Having seen how we treat each other out of fear of the disease itself, I worry about how we’ll treat each other now that an injectable vaccine against the disease is slowly becoming available. I dread people who have gotten the injection choosing only to socialize with others who have been injected. I dread not being able to host an unmasked gathering in my home unless I get an injected vaccine.

I believe there’s much more to human health and disease than what Western medicine knows now, our Western medicine that has swallowed the world, pushing ancient healing practices aside to clear the way for United States pharmeceutical companies to make even more money.

Do I sound like a conspiracist? Like an anti-vaxxer? Do I sound anti-science? Yes, I do sound like that to someone who believes in American pharmaceutical-based medicine and no other forms of healing. But consider that 200 years ago Western medicine didn’t believe in germs. Getting doctors to wash their hands before performing surgeries took a long, slow shift in scientific thinking. So why do we believe we know everything now?

Today we look at those 19th century doctors who didn’t believe handwashing did anything and think they were bafflingly ignorant. I believe in another hundred years or so we’ll look similarly at today’s doctors who don’t believe there’s such a thing as the human biofield. We’ll marvel at how anyone thought six feet was enough distance to keep from passing disease. We’ll disdain 21st century doctors who thought only what could be physically measured was important.

It’s as if we’ve forgotten that the homo sapien species has existed for about 200,000 years and we couldn’t have possibly survived that long if drugs and surgery were critical to keeping us healthy. But apparently we have forgotten that and who helped us forget it? Well, American culture is all about selling, and drugs and surgery make money, so we’ve all been trained to believe we can’t survive without drugs and surgery.

It’s criminal that neither the WHO nor the CDC nor Dr. Fauci himself have once mentioned boosting our immune systems as a coronavirus defense strategy. Instruction on how to fortify our natural immunity should have been included from the very beginning and it’s infuriating that it wasn’t. But eating root vegetables and cutting down on chilled drinks doesn’t make anyone money, so Americans won’t even discuss it.

I’ve tried to say all this to friends and family, but the stark fear of a pandemic is not an ideal atmosphere for learning new things. I feel for the people who are terrified of bringing home the coronavirus to their old husbands and aging parents. I also feel for those facing peer pressure to conform to the virus-managing behaviors of those around them. But as the mRNA vaccine spreads throughout the population and the COVID case counts go down, I worry more for myself, that I’ll be at risk of having no social life because I don’t conform to the behaviors of the majority of my Chicago vaccine-seeking peers.

Photo by author

Last July I had the worst birthday of my life, which I imagine is what most people would say about their 2020 birthdays.
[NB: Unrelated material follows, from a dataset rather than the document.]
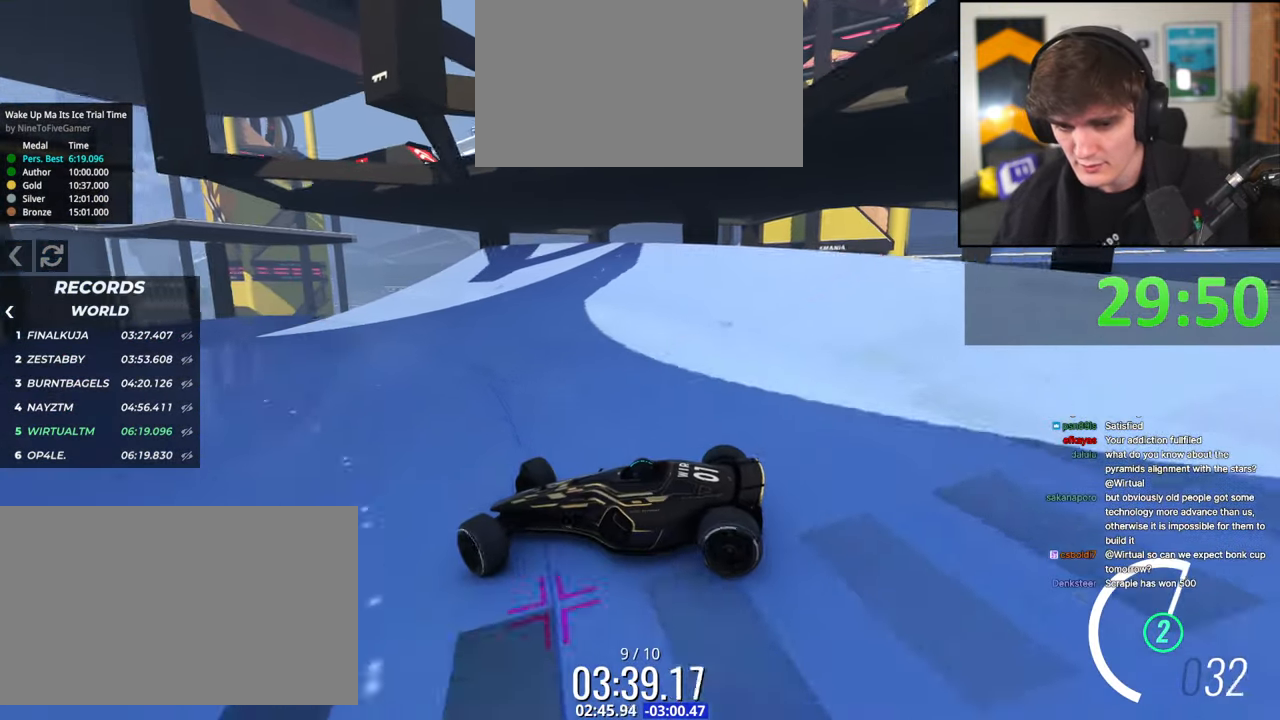
{"keys": ["right", "up"], "events": [[50, "brake", "down"], [100, "brake", "up"], [384, "brake", "down"], [434, "brake", "up"]]}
I love throwing myself a birthday party with my favorite people and my favorite thing is when my July 24th birthday falls on a Saturday. A Saturday night party on my actual birthday feels like a confluence of the best events.
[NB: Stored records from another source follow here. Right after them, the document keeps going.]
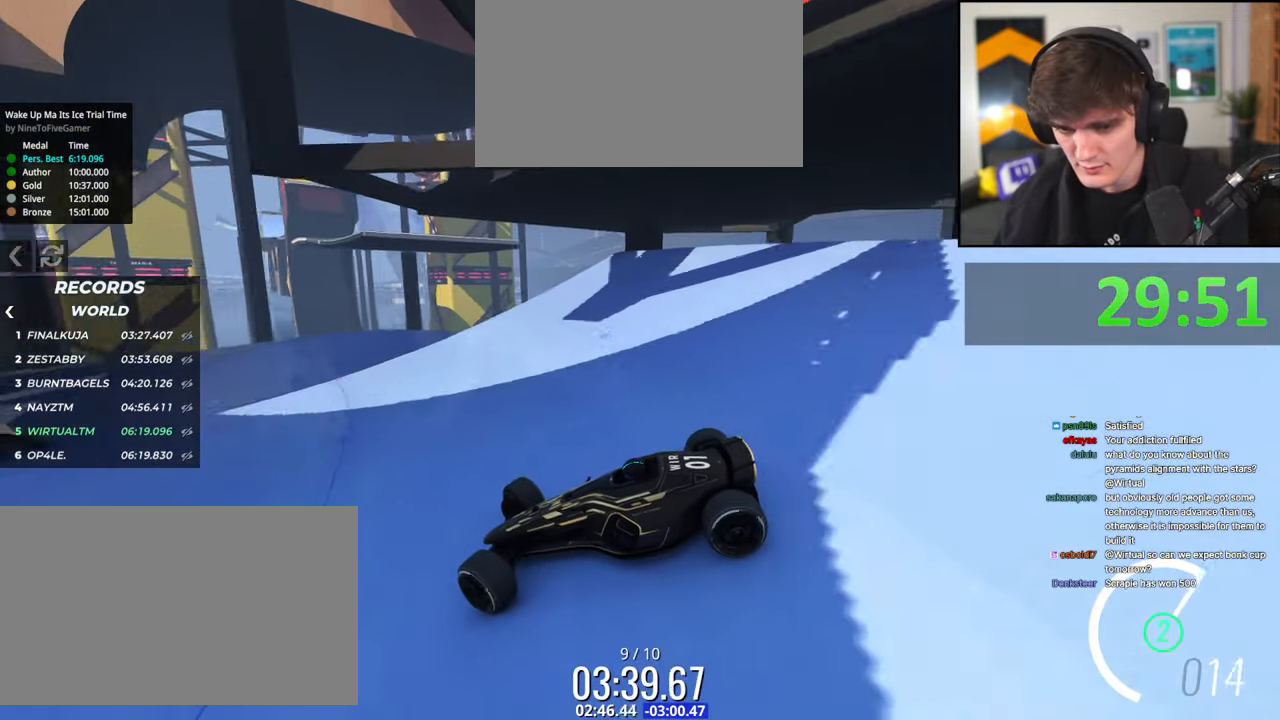
{"keys": ["right", "up"], "events": [[350, "brake", "down"], [450, "brake", "up"]]}
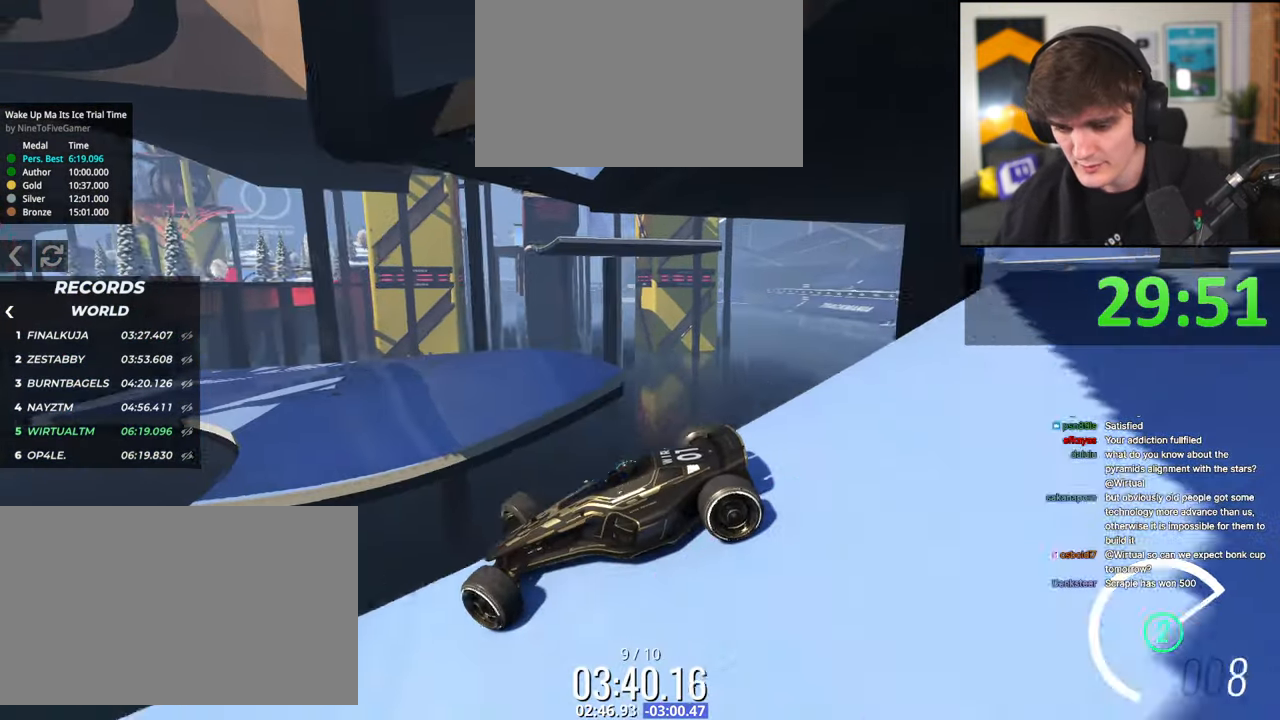
{"keys": ["right", "up"], "events": []}
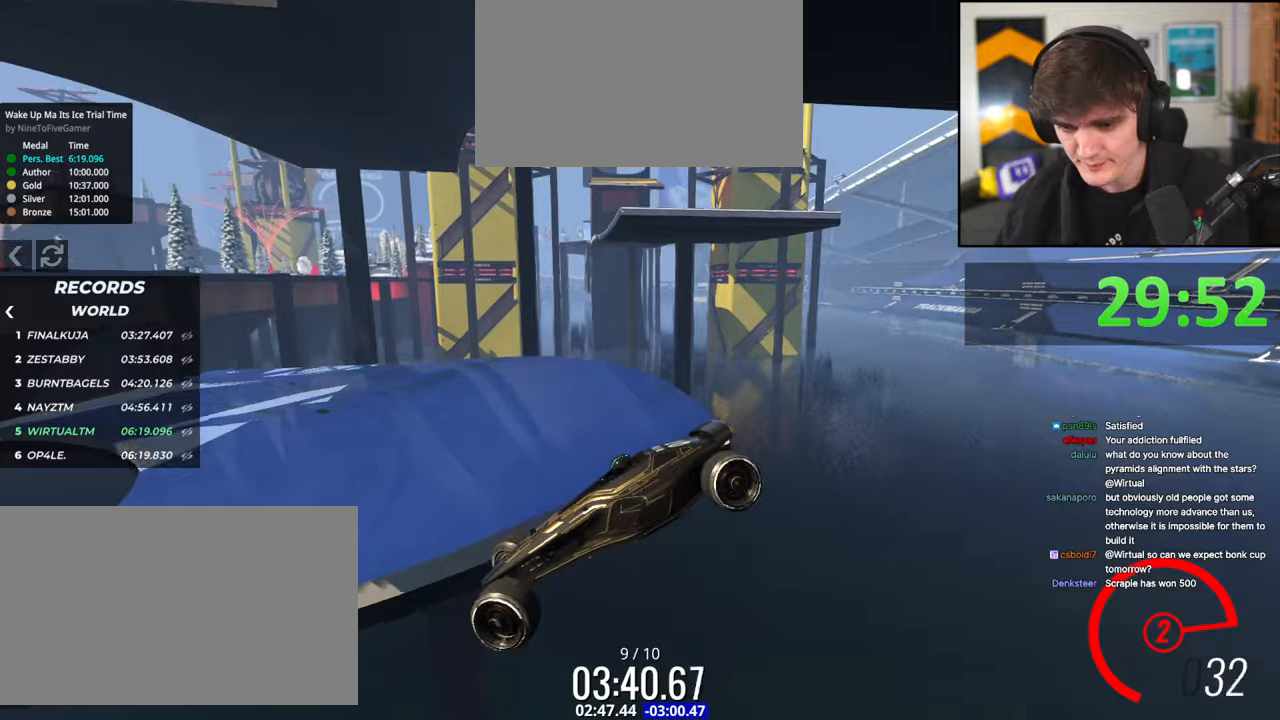
{"keys": ["right", "up"], "events": [[434, "brake", "down"], [484, "brake", "up"]]}
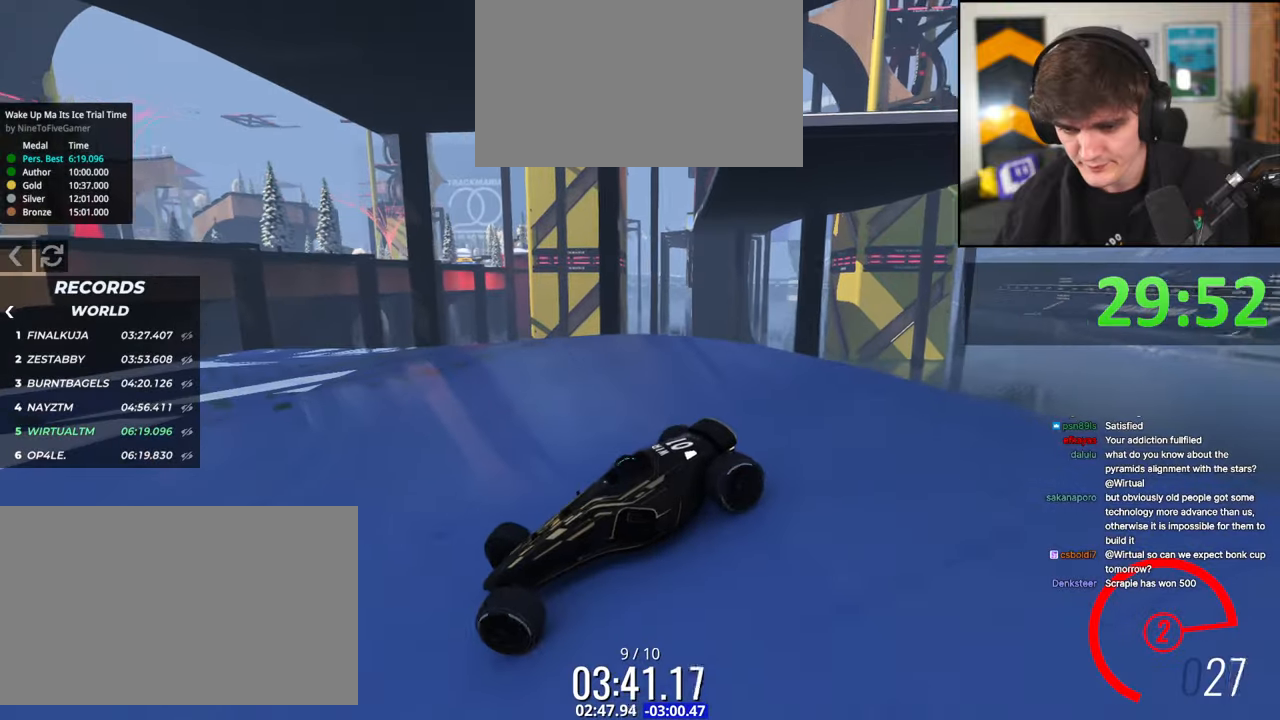
{"keys": ["right", "up"], "events": [[117, "brake", "down"], [217, "brake", "up"], [300, "brake", "down"], [400, "brake", "up"]]}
The last time my birthday fell on a Saturday was in 2010 when my then-husband forced me to cancel it. Back then I swore nothing would keep me from a big party the next time July 24th fell on a Saturday. Then eleven long years went by when that did not happen.
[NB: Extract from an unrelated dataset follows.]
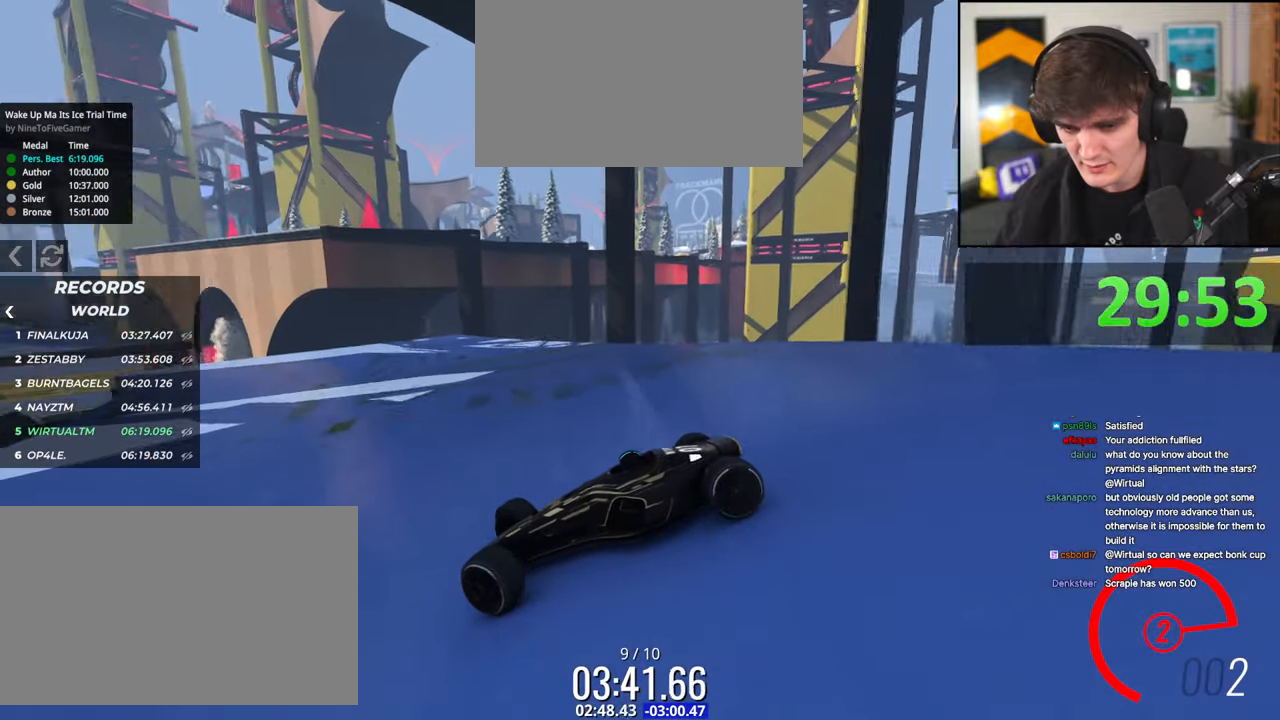
{"keys": ["right", "up"], "events": [[234, "brake", "down"], [317, "brake", "up"]]}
I wish very, very hard that Saturday, July 24, 2021 is a day I can celebrate with a group of my favorite people, unmasked and without fear.

Comments

  1. Andria says:

    You know, I love how you state, “I received a homeopathic vaccine.” I’m going to remember that phrase.

    When people glowingly report that they’ve gotten the mRNA vaccine, my conversational gambit is, “Did you have any side effects?” They seem to so enjoy relating whatever happened (or didn’t) that the subsequent topic can change pretty easily.

    I’ve felt afraid of a “vaccine passport” that wouldn’t recognize either past infection or any vaccine besides the mRNA. You’ve well pointed to an informal system that could be as bad or worse, enforced by friends and family.